Acute aortic dissection

Acute aortic dissection is a dramatic situation in which the intima wall of the aorta suffers a tear and blood leeks through the other layers, creating a hematoma that can expand, dissecting the aorta and structures and vessels attached to it on the way, or rupture leading to shock and death. It is one of the deadliest causes of chest pain. The incidence is between 2.5-3.5 cases/100.000 person years.

Risk factors include hypertension, genetic collagen defects, previous aortic aneurysm, bicuspid aortic valve, previous instrumentation of the aorta, aortic coarctation, vasculitis and trauma.


There are two major classifications of aortic injuries according to the area affected: the Stanford classification and the DeBakey classification.

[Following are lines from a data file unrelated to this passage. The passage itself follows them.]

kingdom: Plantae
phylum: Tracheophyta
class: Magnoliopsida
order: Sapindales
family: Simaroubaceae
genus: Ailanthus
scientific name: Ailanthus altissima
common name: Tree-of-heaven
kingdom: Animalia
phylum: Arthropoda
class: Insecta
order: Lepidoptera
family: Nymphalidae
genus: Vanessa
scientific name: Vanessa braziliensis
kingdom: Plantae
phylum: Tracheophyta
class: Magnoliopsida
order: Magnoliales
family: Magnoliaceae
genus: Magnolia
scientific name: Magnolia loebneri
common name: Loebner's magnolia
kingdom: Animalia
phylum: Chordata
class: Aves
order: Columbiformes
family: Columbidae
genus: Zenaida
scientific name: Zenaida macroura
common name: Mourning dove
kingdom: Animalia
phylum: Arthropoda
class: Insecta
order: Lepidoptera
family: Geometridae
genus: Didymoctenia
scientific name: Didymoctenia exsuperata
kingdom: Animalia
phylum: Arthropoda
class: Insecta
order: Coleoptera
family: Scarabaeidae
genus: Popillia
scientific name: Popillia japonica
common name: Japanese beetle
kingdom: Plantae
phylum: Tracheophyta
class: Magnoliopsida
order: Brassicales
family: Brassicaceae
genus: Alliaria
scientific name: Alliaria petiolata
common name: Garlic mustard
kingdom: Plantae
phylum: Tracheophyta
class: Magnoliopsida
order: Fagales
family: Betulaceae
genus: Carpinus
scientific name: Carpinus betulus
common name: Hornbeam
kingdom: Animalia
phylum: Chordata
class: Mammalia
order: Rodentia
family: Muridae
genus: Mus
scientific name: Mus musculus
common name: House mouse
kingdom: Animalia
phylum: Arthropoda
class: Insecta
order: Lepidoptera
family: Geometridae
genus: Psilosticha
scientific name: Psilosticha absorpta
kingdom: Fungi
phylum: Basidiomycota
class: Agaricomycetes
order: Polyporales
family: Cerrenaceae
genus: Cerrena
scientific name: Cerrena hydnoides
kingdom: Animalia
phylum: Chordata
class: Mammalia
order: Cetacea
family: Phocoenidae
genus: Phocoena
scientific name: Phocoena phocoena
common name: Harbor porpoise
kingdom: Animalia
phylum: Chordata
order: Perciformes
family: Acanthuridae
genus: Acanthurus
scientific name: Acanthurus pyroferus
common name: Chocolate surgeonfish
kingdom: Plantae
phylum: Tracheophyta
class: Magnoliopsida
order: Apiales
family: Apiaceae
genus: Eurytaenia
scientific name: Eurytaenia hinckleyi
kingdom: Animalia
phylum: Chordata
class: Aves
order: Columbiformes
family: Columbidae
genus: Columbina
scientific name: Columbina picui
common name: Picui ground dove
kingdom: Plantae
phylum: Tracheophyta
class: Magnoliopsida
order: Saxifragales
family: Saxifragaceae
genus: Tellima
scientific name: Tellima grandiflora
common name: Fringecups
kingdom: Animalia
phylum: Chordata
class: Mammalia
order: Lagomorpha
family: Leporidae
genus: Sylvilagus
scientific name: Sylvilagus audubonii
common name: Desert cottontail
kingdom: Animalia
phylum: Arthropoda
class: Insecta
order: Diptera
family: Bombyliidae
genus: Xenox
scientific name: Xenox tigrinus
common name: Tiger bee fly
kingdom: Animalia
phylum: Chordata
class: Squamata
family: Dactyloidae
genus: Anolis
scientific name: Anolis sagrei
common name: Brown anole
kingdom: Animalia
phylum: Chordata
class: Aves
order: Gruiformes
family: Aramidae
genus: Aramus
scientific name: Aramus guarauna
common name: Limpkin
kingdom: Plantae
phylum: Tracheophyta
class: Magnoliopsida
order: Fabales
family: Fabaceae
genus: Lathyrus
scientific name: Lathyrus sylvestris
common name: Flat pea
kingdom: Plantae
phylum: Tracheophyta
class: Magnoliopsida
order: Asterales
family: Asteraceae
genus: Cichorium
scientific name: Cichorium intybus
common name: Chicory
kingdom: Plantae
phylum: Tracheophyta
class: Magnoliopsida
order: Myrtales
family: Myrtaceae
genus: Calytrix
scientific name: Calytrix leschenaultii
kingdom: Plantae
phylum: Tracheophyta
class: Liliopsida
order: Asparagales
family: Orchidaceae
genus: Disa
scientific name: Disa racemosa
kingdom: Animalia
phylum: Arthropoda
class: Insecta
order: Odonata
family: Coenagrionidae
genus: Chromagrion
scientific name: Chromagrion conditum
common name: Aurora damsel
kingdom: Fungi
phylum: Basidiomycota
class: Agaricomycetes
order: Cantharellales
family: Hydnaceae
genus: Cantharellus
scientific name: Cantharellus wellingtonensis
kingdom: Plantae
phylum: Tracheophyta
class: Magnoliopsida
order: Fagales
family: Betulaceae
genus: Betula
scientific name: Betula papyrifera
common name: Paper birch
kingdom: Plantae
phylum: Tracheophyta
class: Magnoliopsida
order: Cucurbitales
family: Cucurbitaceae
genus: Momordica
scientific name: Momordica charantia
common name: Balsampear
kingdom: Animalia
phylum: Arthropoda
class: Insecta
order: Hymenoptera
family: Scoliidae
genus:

Stanford classifies the dissection in type A (involves the ascending aorta) or type B (does not involve the ascending aorta). The DeBakey system classifies the injuries in type I (originates in the ascending aorta and extends), type II (originates and remains on the ascending aorta) or type III (originates on the descending aorta.


Depending on the extension and the area affected the symptoms may be different.

Chest pain is often present (90%) as an intense, sudden, sharp/stabbing pain that may radiate to the back.

Shortness of breath may be present due to complications (hemothorax, myocardial infarction, pericardial tamponade), as well as reduced breathing sounds or heart sounds.

A murmur of aortic regurgitation (diastolic decrescendo murmur) may be present.

Signs and symptoms of stroke or carotid dissection (e.g. Horner syndrome) may also be evident.

Abdominal pain (e.g mesenteric ischemia) may be present.

Limb pain or claudication can also be present due to ischemia. Difference in pulses may be observed as well.


A suggestive history (e.g. acute intense sharp chest pain) and physical examination (e.g. difference in pulses and blood pressure between limbs) should prompt the investigation of aortic dissection as a potential diagnosis.

As in any patient with chest pain, quick monitoring (O2 Sat and cardiac), venous access and oxygen should be provided.

ECG and chest radiograph (may show mediastinal widening) should be obtained.

The D-dimer may be elevated in patients with aortic dissection but it is often also elevated in pulmonary embolism and other situations. For that reason an elevated result does not confirm the condition, but lower number (<500ng/mL) may be useful to rule it out.

Other tests like CBC, CMP, coagulation studies and myocardial damage panel should be obtained.

Patients that are stable should undergo CT angiography (chest and abdomen) to confirm or exclude the diagnosis. Unstable patients may benefit from a transesophageal echocardiography instead, since it can often be performed quicker at the bedside.


The acute treatment should focus on reducing the rate of progression, control blood pressure, pain control and definitive treatment when appropriate.

The use of beta-blockers (e.g. labetalol – TRANDATE – 10-20mg over 1-2 minutes, may be repeated) reduce the aortic pulse which can help to reduce the rate of progression

Blood pressure should also be controlled, and additional anti-hypertensives may be used (e.g. nitroprusside IV 0.3-0.5mcg/kg/min). BP should be <120/80mmHg as long as the patient does not get confused or experience ischemic symptoms.

Emergency definitive treatment (surgery) is indicated for all Stanford type A aneurisms due to the risk of early complications (e.g. acute aortic regurgitation, myocardial infarction). The mortality in acute type A aneurism is 1-2% per hour, hence the need to quick intervention.

Patients with Stanford type B that are stable may be managed with medical treatment alone initially. If the development of end-organ hypoperfusion, refractory pain, aneurysmal dilation or lesion progression is visible, surgical intervention (open, endovascular or hybrid) becomes necessary. Patients with genetic conditions (e.g Marfan, Ehler Danlos) may benefit from early open intervention.

After surgery or after the acute stage in patients that will be observed the blood pressure should be controlled carefully with oral medications (e.g beta blockers, CCB). Postoperative patients may receive follow up imaging after 3, 6 and 12 months after (e.g. MRI).


  1. Nauta FJH et al. Update in the management of type B aortic dissection. Vascular Medicine. 2016. 1–13.
  2. The Task Force for the Diagnosis and Treatment of Aortic Diseases of the European Society of Cardiology (ESC). 2014 ESC Guidelines on the diagnosis and treatment of aortic diseases. European Heart Journal (2014) 35, 2873–2926.
  3. ACC/AHA. Guidelines for the Diagnosis and Management of Patients With Thoracic Aortic Disease. March 2010.
  4. Khan IA, Nair CK. Clinical, Diagnostic, and Management Perspectives of Aortic Dissection. CHEST 2002; 122:311–328.